Cita completo, sin alterar una sola palabra, el texto sobre las infecciones vaginales en verano.

◆ TEXTO PROPORCIONADO:
↓
Adamed Mujer en 12 julio, 2019 - 2:12 pm en Infecciones

Durante el verano proliferan las temidas vulvovaginitis, es decir, las infecciones vaginales.

Las cándidas son las responsables de la mayoría de infecciones vaginales. Se trata de un hongo que forma parte de la flora normal del cuerpo, pero que si hay alteraciones, concretamente en la flora vaginal (colonizada por lactobacilus) puede proliferar de forma desmesurada produciendo una vulvovaginitis.

La vulvovaginitis, pues, puede ser provocada por todo aquello que altere la flora de la zona íntima: la toma de antibióticos, el estrés o el exceso de humedad (factor muy común en verano debido al sudor o a pasar excesivo rato con el bañador mojado). La infección por cándidas provoca sensación de picor, ardor y flujo vaginal blanco y brumoso. A veces el origen es otro hongo, la gardnerella, en cuyo caso el síntoma principal es un desagradable olor del flujo vaginal.
↑
(Datos almacenados)
↓
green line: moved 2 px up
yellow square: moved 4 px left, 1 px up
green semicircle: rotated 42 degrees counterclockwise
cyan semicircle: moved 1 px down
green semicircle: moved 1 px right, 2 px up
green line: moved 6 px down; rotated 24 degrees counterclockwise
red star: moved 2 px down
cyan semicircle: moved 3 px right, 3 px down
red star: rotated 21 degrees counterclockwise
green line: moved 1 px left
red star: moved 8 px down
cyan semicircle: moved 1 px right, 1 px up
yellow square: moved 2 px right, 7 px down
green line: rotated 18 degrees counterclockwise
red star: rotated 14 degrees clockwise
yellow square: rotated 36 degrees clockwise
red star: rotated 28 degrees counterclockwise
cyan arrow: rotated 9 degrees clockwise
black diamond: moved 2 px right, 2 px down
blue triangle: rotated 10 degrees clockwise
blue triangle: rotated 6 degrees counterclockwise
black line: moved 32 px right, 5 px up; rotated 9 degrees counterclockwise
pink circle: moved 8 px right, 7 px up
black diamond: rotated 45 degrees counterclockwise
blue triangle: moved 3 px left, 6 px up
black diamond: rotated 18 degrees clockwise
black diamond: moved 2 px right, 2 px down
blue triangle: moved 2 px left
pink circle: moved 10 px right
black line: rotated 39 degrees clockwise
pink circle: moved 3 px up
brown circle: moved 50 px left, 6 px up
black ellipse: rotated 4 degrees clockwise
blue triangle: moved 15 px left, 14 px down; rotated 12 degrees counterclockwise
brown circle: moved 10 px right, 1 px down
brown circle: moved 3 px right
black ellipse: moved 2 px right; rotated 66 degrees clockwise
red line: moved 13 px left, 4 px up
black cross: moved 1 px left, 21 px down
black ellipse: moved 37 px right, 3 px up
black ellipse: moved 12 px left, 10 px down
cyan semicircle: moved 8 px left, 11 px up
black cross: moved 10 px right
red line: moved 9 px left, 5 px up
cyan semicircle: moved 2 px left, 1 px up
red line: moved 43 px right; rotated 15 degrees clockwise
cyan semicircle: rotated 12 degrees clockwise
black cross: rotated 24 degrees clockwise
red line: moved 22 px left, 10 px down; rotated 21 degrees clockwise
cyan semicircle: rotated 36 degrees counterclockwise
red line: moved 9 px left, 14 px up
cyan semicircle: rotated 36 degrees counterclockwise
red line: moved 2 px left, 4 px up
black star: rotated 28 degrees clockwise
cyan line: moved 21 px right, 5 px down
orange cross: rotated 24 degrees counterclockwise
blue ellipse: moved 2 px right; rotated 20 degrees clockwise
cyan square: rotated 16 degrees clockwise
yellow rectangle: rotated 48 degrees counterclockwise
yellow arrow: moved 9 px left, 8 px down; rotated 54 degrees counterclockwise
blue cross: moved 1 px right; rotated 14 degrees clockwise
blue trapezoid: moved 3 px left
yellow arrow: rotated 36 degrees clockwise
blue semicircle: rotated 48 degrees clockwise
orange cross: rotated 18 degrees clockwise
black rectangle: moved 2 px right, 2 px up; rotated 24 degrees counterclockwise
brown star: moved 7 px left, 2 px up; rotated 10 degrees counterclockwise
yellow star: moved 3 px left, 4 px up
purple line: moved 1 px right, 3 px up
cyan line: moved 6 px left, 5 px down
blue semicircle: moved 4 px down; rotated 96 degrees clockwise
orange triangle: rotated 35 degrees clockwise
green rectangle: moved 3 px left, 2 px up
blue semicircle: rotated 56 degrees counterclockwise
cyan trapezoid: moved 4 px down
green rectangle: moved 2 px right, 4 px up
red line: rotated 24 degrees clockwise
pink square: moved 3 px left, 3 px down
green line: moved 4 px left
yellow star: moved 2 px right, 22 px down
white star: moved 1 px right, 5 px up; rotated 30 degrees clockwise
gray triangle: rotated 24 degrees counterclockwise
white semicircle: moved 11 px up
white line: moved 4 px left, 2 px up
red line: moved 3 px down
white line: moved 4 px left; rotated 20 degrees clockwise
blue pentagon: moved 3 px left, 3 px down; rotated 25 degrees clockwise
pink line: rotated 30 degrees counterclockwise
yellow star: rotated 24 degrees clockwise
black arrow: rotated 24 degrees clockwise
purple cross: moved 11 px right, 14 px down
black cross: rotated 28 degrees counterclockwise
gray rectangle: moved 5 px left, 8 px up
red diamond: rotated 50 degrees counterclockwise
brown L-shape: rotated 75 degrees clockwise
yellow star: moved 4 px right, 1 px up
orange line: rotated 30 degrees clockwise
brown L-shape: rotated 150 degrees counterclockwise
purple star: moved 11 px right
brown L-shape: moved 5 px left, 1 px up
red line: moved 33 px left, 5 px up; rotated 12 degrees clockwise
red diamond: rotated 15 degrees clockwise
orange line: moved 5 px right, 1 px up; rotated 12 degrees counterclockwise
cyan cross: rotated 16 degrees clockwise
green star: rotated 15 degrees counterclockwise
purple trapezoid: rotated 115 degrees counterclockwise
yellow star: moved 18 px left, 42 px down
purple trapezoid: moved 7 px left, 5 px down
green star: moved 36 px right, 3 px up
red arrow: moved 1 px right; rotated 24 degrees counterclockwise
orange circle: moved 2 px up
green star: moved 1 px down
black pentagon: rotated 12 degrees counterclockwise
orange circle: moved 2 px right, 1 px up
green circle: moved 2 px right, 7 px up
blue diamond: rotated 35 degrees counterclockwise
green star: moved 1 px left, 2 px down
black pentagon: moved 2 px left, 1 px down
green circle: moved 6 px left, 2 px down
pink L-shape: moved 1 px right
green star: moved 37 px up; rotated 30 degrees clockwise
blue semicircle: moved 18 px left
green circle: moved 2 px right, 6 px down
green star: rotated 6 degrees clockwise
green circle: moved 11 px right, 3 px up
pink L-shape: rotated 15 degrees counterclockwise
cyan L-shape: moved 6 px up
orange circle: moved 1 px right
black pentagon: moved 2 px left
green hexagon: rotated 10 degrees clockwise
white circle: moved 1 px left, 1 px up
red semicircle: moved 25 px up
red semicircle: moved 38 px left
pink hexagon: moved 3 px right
↑
◆ RESPUESTA DEL EJERCICIO:
Adamed Mujer en 12 julio, 2019 - 2:12 pm en Infecciones

Durante el verano proliferan las temidas vulvovaginitis, es decir, las infecciones vaginales.

Las cándidas son las responsables de la mayoría de infecciones vaginales. Se trata de un hongo que forma parte de la flora normal del cuerpo, pero que si hay alteraciones, concretamente en la flora vaginal (colonizada por lactobacilus) puede proliferar de forma desmesurada produciendo una vulvovaginitis.

La vulvovaginitis, pues, puede ser provocada por todo aquello que altere la flora de la zona íntima: la toma de antibióticos, el estrés o el exceso de humedad (factor muy común en verano debido al sudor o a pasar excesivo rato con el bañador mojado). La infección por cándidas provoca sensación de picor, ardor y flujo vaginal blanco y brumoso. A veces el origen es otro hongo, la gardnerella, en cuyo caso el síntoma principal es un desagradable olor del flujo vaginal.